◆ Document text
Bilge Yesil is an Associate Professor of Media Culture at the College of Staten Island and Doctoral Faculty of Middle Eastern Studies at The Graduate Center. Yesil's research interest is in global media and communication with a particular focus on Turkey and the Middle East, global internet policies, online surveillance and censorship.

Her book, Media in New Turkey: The Origins of an Authoritarian Neoliberal State (University of Illinois Press, 2016) examines Turkey’s media system as the byproduct of the tensions between longstanding authoritarian state forms and the country’s experiences with globalization in the post-1980 era. “Highly recommended” by Choice, the book provides an engrossing look at the fault lines carved by authoritarianism, tradition, neoliberal reform, and globalization within Turkey's increasingly far-reaching media.

(Dataset excerpt)
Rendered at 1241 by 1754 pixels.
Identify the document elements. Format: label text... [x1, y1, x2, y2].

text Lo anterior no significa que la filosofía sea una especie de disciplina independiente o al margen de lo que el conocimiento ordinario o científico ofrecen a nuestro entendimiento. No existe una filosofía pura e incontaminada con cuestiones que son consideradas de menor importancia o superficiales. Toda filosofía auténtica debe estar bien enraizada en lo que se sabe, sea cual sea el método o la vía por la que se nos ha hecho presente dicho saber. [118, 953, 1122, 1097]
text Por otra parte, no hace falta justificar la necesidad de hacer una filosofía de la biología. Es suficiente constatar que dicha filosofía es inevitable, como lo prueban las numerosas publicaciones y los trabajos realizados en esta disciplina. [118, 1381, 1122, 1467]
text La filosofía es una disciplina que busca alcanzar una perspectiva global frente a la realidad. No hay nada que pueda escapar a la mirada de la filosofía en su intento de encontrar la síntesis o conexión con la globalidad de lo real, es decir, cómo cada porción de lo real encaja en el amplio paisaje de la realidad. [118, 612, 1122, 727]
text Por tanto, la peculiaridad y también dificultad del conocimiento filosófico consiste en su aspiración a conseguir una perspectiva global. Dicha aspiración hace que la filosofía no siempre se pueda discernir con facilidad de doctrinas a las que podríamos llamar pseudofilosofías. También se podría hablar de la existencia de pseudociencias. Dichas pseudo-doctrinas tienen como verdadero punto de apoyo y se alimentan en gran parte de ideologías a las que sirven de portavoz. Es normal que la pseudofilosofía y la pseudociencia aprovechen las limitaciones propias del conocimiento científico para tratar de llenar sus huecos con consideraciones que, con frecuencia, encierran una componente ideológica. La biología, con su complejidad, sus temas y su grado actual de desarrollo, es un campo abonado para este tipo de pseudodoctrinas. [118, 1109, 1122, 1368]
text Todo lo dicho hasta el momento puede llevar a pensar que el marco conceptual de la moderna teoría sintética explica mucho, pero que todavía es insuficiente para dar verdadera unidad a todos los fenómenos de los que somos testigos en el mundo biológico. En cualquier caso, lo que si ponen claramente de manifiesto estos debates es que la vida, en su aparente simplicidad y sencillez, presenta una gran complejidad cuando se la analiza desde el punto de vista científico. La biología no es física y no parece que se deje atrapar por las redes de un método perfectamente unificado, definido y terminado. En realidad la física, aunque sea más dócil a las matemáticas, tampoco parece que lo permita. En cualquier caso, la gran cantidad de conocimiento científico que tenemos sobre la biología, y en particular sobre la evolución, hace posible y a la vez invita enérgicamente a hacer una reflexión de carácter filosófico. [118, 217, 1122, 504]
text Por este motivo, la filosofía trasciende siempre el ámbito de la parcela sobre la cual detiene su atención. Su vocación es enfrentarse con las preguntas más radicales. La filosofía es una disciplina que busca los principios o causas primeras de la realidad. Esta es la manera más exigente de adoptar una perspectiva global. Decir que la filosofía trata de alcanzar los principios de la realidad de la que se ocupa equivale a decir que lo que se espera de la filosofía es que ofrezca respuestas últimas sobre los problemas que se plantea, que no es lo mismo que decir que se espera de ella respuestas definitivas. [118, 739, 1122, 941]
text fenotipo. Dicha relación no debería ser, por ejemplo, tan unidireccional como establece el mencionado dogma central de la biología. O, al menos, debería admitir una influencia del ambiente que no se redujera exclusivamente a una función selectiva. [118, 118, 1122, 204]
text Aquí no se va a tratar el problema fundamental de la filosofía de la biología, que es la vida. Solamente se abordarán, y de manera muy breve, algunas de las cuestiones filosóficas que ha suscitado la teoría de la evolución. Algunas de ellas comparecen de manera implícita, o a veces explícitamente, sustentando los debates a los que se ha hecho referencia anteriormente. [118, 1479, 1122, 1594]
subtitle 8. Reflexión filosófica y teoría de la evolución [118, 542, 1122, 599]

◆ Stated goal 1
Please repeat the Bilge Yesil profile from "Her book, Media in" up to and including "increasingly far-reaching media.", swapping "globalization" for "global integration".
◆ Stated goal 2
Answer these questions from the Bilge Yesil profile:
(a) At which college is Yesil an Associate Professor of Media Culture?
(b) Which press published Media in New Turkey, and in what year?
(c) Which publication called the book "Highly recommended"?

◆ Correct result 1
Her book, Media in New Turkey: The Origins of an Authoritarian Neoliberal State (University of Illinois Press, 2016) examines Turkey’s media system as the byproduct of the tensions between longstanding authoritarian state forms and the country’s experiences with global integration in the post-1980 era. “Highly recommended” by Choice, the book provides an engrossing look at the fault lines carved by authoritarianism, tradition, neoliberal reform, and global integration within Turkey's increasingly far-reaching media.

◆ Correct result 2
(a) The College of Staten Island
(b) University of Illinois Press, 2016
(c) Choice